Part of a data file:
===============
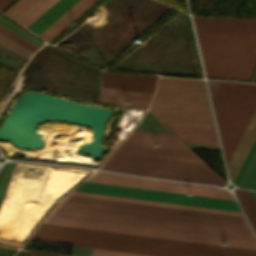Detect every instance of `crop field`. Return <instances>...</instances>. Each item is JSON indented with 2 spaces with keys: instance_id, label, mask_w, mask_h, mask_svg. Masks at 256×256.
Masks as SVG:
<instances>
[{
  "instance_id": "8a807250",
  "label": "crop field",
  "mask_w": 256,
  "mask_h": 256,
  "mask_svg": "<svg viewBox=\"0 0 256 256\" xmlns=\"http://www.w3.org/2000/svg\"><path fill=\"white\" fill-rule=\"evenodd\" d=\"M157 83L148 110L163 124L215 128L203 80L160 78ZM191 152L175 136L132 131L101 168L225 184Z\"/></svg>"
},
{
  "instance_id": "ac0d7876",
  "label": "crop field",
  "mask_w": 256,
  "mask_h": 256,
  "mask_svg": "<svg viewBox=\"0 0 256 256\" xmlns=\"http://www.w3.org/2000/svg\"><path fill=\"white\" fill-rule=\"evenodd\" d=\"M256 250L248 224L61 201L43 221Z\"/></svg>"
},
{
  "instance_id": "34b2d1b8",
  "label": "crop field",
  "mask_w": 256,
  "mask_h": 256,
  "mask_svg": "<svg viewBox=\"0 0 256 256\" xmlns=\"http://www.w3.org/2000/svg\"><path fill=\"white\" fill-rule=\"evenodd\" d=\"M206 77L249 81L256 19L193 17Z\"/></svg>"
},
{
  "instance_id": "412701ff",
  "label": "crop field",
  "mask_w": 256,
  "mask_h": 256,
  "mask_svg": "<svg viewBox=\"0 0 256 256\" xmlns=\"http://www.w3.org/2000/svg\"><path fill=\"white\" fill-rule=\"evenodd\" d=\"M33 240L151 256H256V251L40 223Z\"/></svg>"
},
{
  "instance_id": "f4fd0767",
  "label": "crop field",
  "mask_w": 256,
  "mask_h": 256,
  "mask_svg": "<svg viewBox=\"0 0 256 256\" xmlns=\"http://www.w3.org/2000/svg\"><path fill=\"white\" fill-rule=\"evenodd\" d=\"M208 84L227 163L256 108V84L213 80Z\"/></svg>"
},
{
  "instance_id": "dd49c442",
  "label": "crop field",
  "mask_w": 256,
  "mask_h": 256,
  "mask_svg": "<svg viewBox=\"0 0 256 256\" xmlns=\"http://www.w3.org/2000/svg\"><path fill=\"white\" fill-rule=\"evenodd\" d=\"M64 200L243 222L242 212L72 191Z\"/></svg>"
},
{
  "instance_id": "e52e79f7",
  "label": "crop field",
  "mask_w": 256,
  "mask_h": 256,
  "mask_svg": "<svg viewBox=\"0 0 256 256\" xmlns=\"http://www.w3.org/2000/svg\"><path fill=\"white\" fill-rule=\"evenodd\" d=\"M74 190L241 211L236 201L196 196V195L189 196L184 194H176V193H168V192L88 183V182H83Z\"/></svg>"
},
{
  "instance_id": "d8731c3e",
  "label": "crop field",
  "mask_w": 256,
  "mask_h": 256,
  "mask_svg": "<svg viewBox=\"0 0 256 256\" xmlns=\"http://www.w3.org/2000/svg\"><path fill=\"white\" fill-rule=\"evenodd\" d=\"M85 181L136 187V188H144V189H152V190H160V191H168V192H176V193H184V194L192 193L196 195L234 200V198L231 196V194L227 190H220L218 188H214L210 186L138 178V177H131V176L101 172V171H96Z\"/></svg>"
},
{
  "instance_id": "5a996713",
  "label": "crop field",
  "mask_w": 256,
  "mask_h": 256,
  "mask_svg": "<svg viewBox=\"0 0 256 256\" xmlns=\"http://www.w3.org/2000/svg\"><path fill=\"white\" fill-rule=\"evenodd\" d=\"M256 139V110L253 113L242 137L240 138L228 164L230 179L234 182L245 158Z\"/></svg>"
},
{
  "instance_id": "3316defc",
  "label": "crop field",
  "mask_w": 256,
  "mask_h": 256,
  "mask_svg": "<svg viewBox=\"0 0 256 256\" xmlns=\"http://www.w3.org/2000/svg\"><path fill=\"white\" fill-rule=\"evenodd\" d=\"M95 1L97 0H78L38 36L50 43Z\"/></svg>"
},
{
  "instance_id": "28ad6ade",
  "label": "crop field",
  "mask_w": 256,
  "mask_h": 256,
  "mask_svg": "<svg viewBox=\"0 0 256 256\" xmlns=\"http://www.w3.org/2000/svg\"><path fill=\"white\" fill-rule=\"evenodd\" d=\"M165 126L174 132L183 143L219 145L215 129Z\"/></svg>"
},
{
  "instance_id": "d1516ede",
  "label": "crop field",
  "mask_w": 256,
  "mask_h": 256,
  "mask_svg": "<svg viewBox=\"0 0 256 256\" xmlns=\"http://www.w3.org/2000/svg\"><path fill=\"white\" fill-rule=\"evenodd\" d=\"M76 1L77 0H59L32 25H30L28 29L38 35Z\"/></svg>"
},
{
  "instance_id": "22f410ed",
  "label": "crop field",
  "mask_w": 256,
  "mask_h": 256,
  "mask_svg": "<svg viewBox=\"0 0 256 256\" xmlns=\"http://www.w3.org/2000/svg\"><path fill=\"white\" fill-rule=\"evenodd\" d=\"M50 0H38L31 8H29L21 17L16 21L22 25L28 21L34 14H36L43 6H45ZM57 0H51L45 7H43L36 15H34L23 26L26 28L33 23L40 15H42L50 6H52Z\"/></svg>"
},
{
  "instance_id": "cbeb9de0",
  "label": "crop field",
  "mask_w": 256,
  "mask_h": 256,
  "mask_svg": "<svg viewBox=\"0 0 256 256\" xmlns=\"http://www.w3.org/2000/svg\"><path fill=\"white\" fill-rule=\"evenodd\" d=\"M247 217L256 230V202L250 191L235 189L234 190Z\"/></svg>"
},
{
  "instance_id": "5142ce71",
  "label": "crop field",
  "mask_w": 256,
  "mask_h": 256,
  "mask_svg": "<svg viewBox=\"0 0 256 256\" xmlns=\"http://www.w3.org/2000/svg\"><path fill=\"white\" fill-rule=\"evenodd\" d=\"M37 0H19L4 14L10 16L13 19H17L22 15L29 7H31Z\"/></svg>"
},
{
  "instance_id": "d9b57169",
  "label": "crop field",
  "mask_w": 256,
  "mask_h": 256,
  "mask_svg": "<svg viewBox=\"0 0 256 256\" xmlns=\"http://www.w3.org/2000/svg\"><path fill=\"white\" fill-rule=\"evenodd\" d=\"M0 45L18 53L21 54L27 58L33 53V51L21 46L20 44L6 38L5 36L0 34Z\"/></svg>"
},
{
  "instance_id": "733c2abd",
  "label": "crop field",
  "mask_w": 256,
  "mask_h": 256,
  "mask_svg": "<svg viewBox=\"0 0 256 256\" xmlns=\"http://www.w3.org/2000/svg\"><path fill=\"white\" fill-rule=\"evenodd\" d=\"M0 33L3 34V35H5L6 37H8V38H10V39H12V40H14V41L20 43V44H22V45H24V46H26V47L32 49V50H36V49L38 48V47L32 45L31 43L25 41L24 39L18 37L17 35L11 33L10 31L4 29V28L1 27V26H0Z\"/></svg>"
},
{
  "instance_id": "4a817a6b",
  "label": "crop field",
  "mask_w": 256,
  "mask_h": 256,
  "mask_svg": "<svg viewBox=\"0 0 256 256\" xmlns=\"http://www.w3.org/2000/svg\"><path fill=\"white\" fill-rule=\"evenodd\" d=\"M243 187L256 190V161H255Z\"/></svg>"
},
{
  "instance_id": "bc2a9ffb",
  "label": "crop field",
  "mask_w": 256,
  "mask_h": 256,
  "mask_svg": "<svg viewBox=\"0 0 256 256\" xmlns=\"http://www.w3.org/2000/svg\"><path fill=\"white\" fill-rule=\"evenodd\" d=\"M92 256H143V255H136V254H128V253H120V252H112V251H104V250L93 249Z\"/></svg>"
},
{
  "instance_id": "214f88e0",
  "label": "crop field",
  "mask_w": 256,
  "mask_h": 256,
  "mask_svg": "<svg viewBox=\"0 0 256 256\" xmlns=\"http://www.w3.org/2000/svg\"><path fill=\"white\" fill-rule=\"evenodd\" d=\"M0 20L4 23H6L7 25L11 26L12 28L16 29L17 31L21 32L22 34L26 35L27 37L31 38L32 40L36 41L37 43L41 44L43 42H41L40 40L36 39L35 37H33L32 35H30L29 33L25 32L24 30H22L21 28H19L18 26H16L14 23H12L11 21H9L8 19H6L5 17L0 15Z\"/></svg>"
},
{
  "instance_id": "92a150f3",
  "label": "crop field",
  "mask_w": 256,
  "mask_h": 256,
  "mask_svg": "<svg viewBox=\"0 0 256 256\" xmlns=\"http://www.w3.org/2000/svg\"><path fill=\"white\" fill-rule=\"evenodd\" d=\"M13 164L14 163H10L7 170L5 171L2 179H1V183H0V200H1V197H2V194H3V191L5 189V186H6V183H7V180L9 178V175H10V172H11V169L13 167Z\"/></svg>"
},
{
  "instance_id": "dafd665d",
  "label": "crop field",
  "mask_w": 256,
  "mask_h": 256,
  "mask_svg": "<svg viewBox=\"0 0 256 256\" xmlns=\"http://www.w3.org/2000/svg\"><path fill=\"white\" fill-rule=\"evenodd\" d=\"M255 149H256V141H255V143H254V145H253V147H252V149H251V151H250V153H249V155H248V157H247V159H246V161H245V163H244V165H243V167H242V169H241V171H240V173H239V175H238V177H237V179L235 181L236 185L238 184V182H239V180H240V178H241L245 168L247 167V165H248V163H249V161H250V159H251Z\"/></svg>"
},
{
  "instance_id": "00972430",
  "label": "crop field",
  "mask_w": 256,
  "mask_h": 256,
  "mask_svg": "<svg viewBox=\"0 0 256 256\" xmlns=\"http://www.w3.org/2000/svg\"><path fill=\"white\" fill-rule=\"evenodd\" d=\"M255 159H256V151H255V153H254V155H253V157H252V159H251V161H250V163H249V165H248V167H247V169H246V171H245V173H244V175H243V177H242V179H241V181L238 185L239 187H242V185H243V183H244V181H245V179H246V177H247Z\"/></svg>"
},
{
  "instance_id": "a9b5d70f",
  "label": "crop field",
  "mask_w": 256,
  "mask_h": 256,
  "mask_svg": "<svg viewBox=\"0 0 256 256\" xmlns=\"http://www.w3.org/2000/svg\"><path fill=\"white\" fill-rule=\"evenodd\" d=\"M25 256H56V255H54V254H47V253H39V252L28 251Z\"/></svg>"
},
{
  "instance_id": "4177f3b9",
  "label": "crop field",
  "mask_w": 256,
  "mask_h": 256,
  "mask_svg": "<svg viewBox=\"0 0 256 256\" xmlns=\"http://www.w3.org/2000/svg\"><path fill=\"white\" fill-rule=\"evenodd\" d=\"M13 0H0V11L9 5Z\"/></svg>"
},
{
  "instance_id": "730fd06b",
  "label": "crop field",
  "mask_w": 256,
  "mask_h": 256,
  "mask_svg": "<svg viewBox=\"0 0 256 256\" xmlns=\"http://www.w3.org/2000/svg\"><path fill=\"white\" fill-rule=\"evenodd\" d=\"M251 193H252V195L254 196V198H255V200H256V192H252V191H251Z\"/></svg>"
}]
</instances>
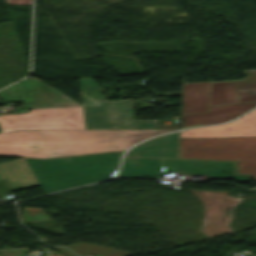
===============
List everything from the first of the lines above down through the one containing "84L227 163L256 108V84L213" as a numbered list, skipping any blank lines. Leave the pictures out of your answer.

1. Detect every instance of `crop field`. Return <instances>...</instances>. Each item is JSON indented with 2 spaces with keys: instance_id, label, mask_w, mask_h, mask_svg. Masks at 256×256.
2. Masks as SVG:
3. <instances>
4. [{
5.   "instance_id": "8a807250",
6.   "label": "crop field",
7.   "mask_w": 256,
8.   "mask_h": 256,
9.   "mask_svg": "<svg viewBox=\"0 0 256 256\" xmlns=\"http://www.w3.org/2000/svg\"><path fill=\"white\" fill-rule=\"evenodd\" d=\"M157 83L148 110L163 124L215 128L203 80L160 78ZM191 152L175 136L132 131L101 168L225 184Z\"/></svg>"
10. },
11. {
12.   "instance_id": "ac0d7876",
13.   "label": "crop field",
14.   "mask_w": 256,
15.   "mask_h": 256,
16.   "mask_svg": "<svg viewBox=\"0 0 256 256\" xmlns=\"http://www.w3.org/2000/svg\"><path fill=\"white\" fill-rule=\"evenodd\" d=\"M256 250L248 224L61 201L43 221Z\"/></svg>"
17. },
18. {
19.   "instance_id": "34b2d1b8",
20.   "label": "crop field",
21.   "mask_w": 256,
22.   "mask_h": 256,
23.   "mask_svg": "<svg viewBox=\"0 0 256 256\" xmlns=\"http://www.w3.org/2000/svg\"><path fill=\"white\" fill-rule=\"evenodd\" d=\"M206 77L249 81L256 19L193 17Z\"/></svg>"
24. },
25. {
26.   "instance_id": "412701ff",
27.   "label": "crop field",
28.   "mask_w": 256,
29.   "mask_h": 256,
30.   "mask_svg": "<svg viewBox=\"0 0 256 256\" xmlns=\"http://www.w3.org/2000/svg\"><path fill=\"white\" fill-rule=\"evenodd\" d=\"M33 240L151 256H256V251L40 223Z\"/></svg>"
31. },
32. {
33.   "instance_id": "f4fd0767",
34.   "label": "crop field",
35.   "mask_w": 256,
36.   "mask_h": 256,
37.   "mask_svg": "<svg viewBox=\"0 0 256 256\" xmlns=\"http://www.w3.org/2000/svg\"><path fill=\"white\" fill-rule=\"evenodd\" d=\"M208 84L227 163L256 108V84L213 80Z\"/></svg>"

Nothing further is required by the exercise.